-- Task instructions --
Reproduce exactly the lines below, from the first one through the line containing "index pip: (252, 200)", and omit any pictures.

☆ ☆ ☆

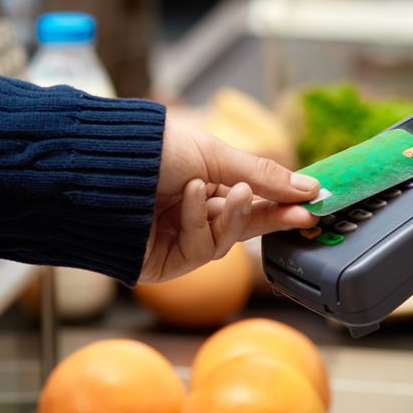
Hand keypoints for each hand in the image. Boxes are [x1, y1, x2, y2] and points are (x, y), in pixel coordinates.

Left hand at [142, 120, 319, 281]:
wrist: (99, 165)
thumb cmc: (151, 149)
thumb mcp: (215, 154)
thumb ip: (263, 177)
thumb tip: (310, 188)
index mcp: (203, 182)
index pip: (252, 200)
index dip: (283, 205)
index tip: (313, 206)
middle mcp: (191, 212)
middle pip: (244, 225)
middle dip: (270, 217)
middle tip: (300, 215)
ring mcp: (178, 239)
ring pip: (226, 241)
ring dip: (232, 216)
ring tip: (227, 192)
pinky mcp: (165, 263)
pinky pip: (200, 251)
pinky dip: (199, 222)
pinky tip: (189, 198)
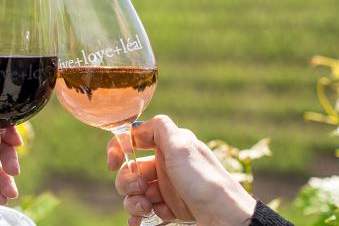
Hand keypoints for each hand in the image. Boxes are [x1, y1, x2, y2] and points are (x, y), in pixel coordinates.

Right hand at [107, 115, 255, 225]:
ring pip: (136, 192)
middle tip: (139, 190)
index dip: (119, 149)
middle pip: (131, 169)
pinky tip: (137, 223)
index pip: (135, 140)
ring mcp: (169, 189)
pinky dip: (138, 216)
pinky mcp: (172, 209)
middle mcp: (168, 165)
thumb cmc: (204, 181)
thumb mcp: (182, 146)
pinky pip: (146, 211)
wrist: (226, 219)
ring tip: (144, 209)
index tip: (112, 163)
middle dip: (127, 181)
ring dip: (133, 201)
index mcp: (170, 146)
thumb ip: (160, 127)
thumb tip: (139, 123)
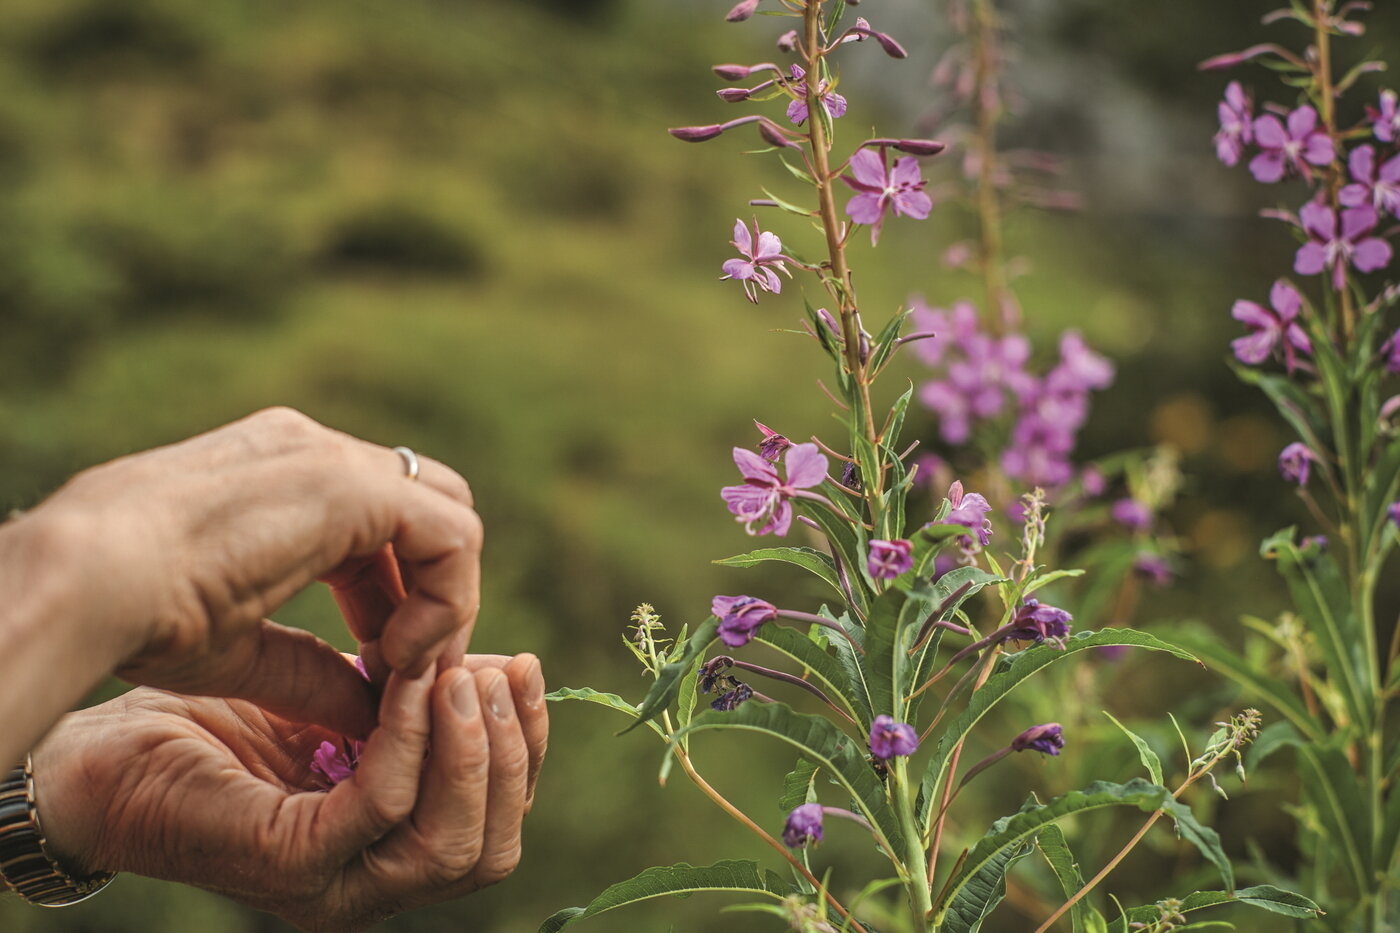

☆ ☆ ☆

-- Expected answer --
Hand keypoints for each hand in the image. Boxes are [x1, y1, x2, y2] and points are (x, y), in pixel coordinates.

Left hand at [142, 120, 319, 281]:
wrist: (99, 165)
thumb cmc: (151, 149)
thumb mcp: (215, 154)
thumb ip: (263, 177)
thumb tip: (310, 188)
index mcp: (203, 182)
index pip: (252, 200)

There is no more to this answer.